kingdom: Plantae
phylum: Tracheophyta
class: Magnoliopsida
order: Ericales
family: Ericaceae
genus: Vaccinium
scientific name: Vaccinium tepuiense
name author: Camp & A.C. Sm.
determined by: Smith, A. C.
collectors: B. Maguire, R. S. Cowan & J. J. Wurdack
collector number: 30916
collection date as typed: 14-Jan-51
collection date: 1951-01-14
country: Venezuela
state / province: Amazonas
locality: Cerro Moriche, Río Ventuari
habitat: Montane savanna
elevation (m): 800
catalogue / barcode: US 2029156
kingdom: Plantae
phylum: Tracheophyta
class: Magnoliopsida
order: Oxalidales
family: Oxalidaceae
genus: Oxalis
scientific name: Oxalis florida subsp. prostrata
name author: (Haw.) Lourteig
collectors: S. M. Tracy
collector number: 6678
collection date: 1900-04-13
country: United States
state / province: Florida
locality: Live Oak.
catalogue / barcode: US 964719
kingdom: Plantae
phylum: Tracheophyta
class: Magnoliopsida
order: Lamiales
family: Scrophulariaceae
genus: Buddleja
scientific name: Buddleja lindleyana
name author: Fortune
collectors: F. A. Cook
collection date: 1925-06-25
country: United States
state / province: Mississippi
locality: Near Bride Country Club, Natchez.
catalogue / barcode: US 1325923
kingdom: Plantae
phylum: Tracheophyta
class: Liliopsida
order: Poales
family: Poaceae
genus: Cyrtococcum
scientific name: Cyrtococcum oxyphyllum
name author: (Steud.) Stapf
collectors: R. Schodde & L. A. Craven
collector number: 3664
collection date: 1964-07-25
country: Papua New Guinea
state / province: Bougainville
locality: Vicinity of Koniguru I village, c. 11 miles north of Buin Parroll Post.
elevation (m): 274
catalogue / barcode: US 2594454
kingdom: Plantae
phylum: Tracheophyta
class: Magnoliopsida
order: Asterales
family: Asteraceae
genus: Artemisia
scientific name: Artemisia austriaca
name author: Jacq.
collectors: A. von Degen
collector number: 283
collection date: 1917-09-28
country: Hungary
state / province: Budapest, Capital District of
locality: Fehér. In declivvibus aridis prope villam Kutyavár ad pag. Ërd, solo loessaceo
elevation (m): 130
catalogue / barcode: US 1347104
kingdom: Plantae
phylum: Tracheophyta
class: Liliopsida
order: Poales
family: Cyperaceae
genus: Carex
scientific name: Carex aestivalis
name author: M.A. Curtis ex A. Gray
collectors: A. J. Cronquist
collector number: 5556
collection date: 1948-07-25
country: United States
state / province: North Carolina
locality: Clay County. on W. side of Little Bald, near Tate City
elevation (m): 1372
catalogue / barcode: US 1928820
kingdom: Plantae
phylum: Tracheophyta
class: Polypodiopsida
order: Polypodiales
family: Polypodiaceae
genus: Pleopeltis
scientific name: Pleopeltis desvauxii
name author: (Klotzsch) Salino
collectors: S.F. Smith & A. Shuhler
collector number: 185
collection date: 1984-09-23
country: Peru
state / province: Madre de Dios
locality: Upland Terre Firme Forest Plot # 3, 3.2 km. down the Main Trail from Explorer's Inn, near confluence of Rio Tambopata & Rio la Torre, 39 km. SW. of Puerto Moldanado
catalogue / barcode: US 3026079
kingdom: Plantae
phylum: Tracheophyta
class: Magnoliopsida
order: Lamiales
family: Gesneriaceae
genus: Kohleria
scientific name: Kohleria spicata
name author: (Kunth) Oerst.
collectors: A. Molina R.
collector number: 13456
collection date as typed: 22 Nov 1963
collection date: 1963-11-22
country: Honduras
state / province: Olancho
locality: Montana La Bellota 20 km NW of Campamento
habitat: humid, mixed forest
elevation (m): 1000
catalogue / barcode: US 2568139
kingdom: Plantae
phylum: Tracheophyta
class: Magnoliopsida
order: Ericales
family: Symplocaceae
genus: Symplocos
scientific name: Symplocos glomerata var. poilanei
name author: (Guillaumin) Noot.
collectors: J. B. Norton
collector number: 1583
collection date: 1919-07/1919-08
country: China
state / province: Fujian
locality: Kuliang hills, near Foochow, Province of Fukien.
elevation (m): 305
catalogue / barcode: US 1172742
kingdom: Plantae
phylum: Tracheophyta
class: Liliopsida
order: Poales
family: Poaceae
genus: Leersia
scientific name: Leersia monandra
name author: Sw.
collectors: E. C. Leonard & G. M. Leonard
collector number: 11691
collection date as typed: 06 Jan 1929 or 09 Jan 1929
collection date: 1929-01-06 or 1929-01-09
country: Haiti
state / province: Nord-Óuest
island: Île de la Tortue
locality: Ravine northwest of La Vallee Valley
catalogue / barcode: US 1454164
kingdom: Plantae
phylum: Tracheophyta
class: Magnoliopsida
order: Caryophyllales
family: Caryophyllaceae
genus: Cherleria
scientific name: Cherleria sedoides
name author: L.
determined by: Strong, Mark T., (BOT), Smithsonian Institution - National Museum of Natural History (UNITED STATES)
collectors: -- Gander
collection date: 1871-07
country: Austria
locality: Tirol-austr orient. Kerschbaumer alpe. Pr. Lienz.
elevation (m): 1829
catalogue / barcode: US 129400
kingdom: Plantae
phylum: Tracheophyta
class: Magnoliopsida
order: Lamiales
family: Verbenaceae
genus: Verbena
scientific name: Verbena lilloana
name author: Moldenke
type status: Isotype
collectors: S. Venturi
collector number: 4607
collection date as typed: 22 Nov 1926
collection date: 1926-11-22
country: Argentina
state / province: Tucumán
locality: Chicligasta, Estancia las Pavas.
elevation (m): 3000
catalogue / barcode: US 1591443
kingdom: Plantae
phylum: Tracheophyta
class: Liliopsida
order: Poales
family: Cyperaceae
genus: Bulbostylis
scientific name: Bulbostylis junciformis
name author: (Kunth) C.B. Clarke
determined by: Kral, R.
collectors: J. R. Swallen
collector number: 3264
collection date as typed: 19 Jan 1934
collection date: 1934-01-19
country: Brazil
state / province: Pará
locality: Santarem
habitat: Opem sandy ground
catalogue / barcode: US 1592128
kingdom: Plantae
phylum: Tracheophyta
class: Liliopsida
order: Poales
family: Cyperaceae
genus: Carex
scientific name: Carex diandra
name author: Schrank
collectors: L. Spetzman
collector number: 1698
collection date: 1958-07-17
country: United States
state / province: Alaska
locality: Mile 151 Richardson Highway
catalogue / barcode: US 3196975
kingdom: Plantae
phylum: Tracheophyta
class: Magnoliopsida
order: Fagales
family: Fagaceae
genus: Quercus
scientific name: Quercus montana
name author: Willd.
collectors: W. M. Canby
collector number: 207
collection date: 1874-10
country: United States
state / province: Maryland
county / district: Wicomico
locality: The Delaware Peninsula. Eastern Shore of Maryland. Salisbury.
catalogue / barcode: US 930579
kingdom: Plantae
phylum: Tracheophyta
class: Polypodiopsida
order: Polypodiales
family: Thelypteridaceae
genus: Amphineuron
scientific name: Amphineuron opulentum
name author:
┄┄┄┄┄┄┄┄┄┄
Wymagania zadania ▸
Policz wiersze powyższych wpisów, w których występuje ciąg „Carex”; wielkość liter ma znaczenie. Podaj tylko liczbę.

Odpowiedź ▸
4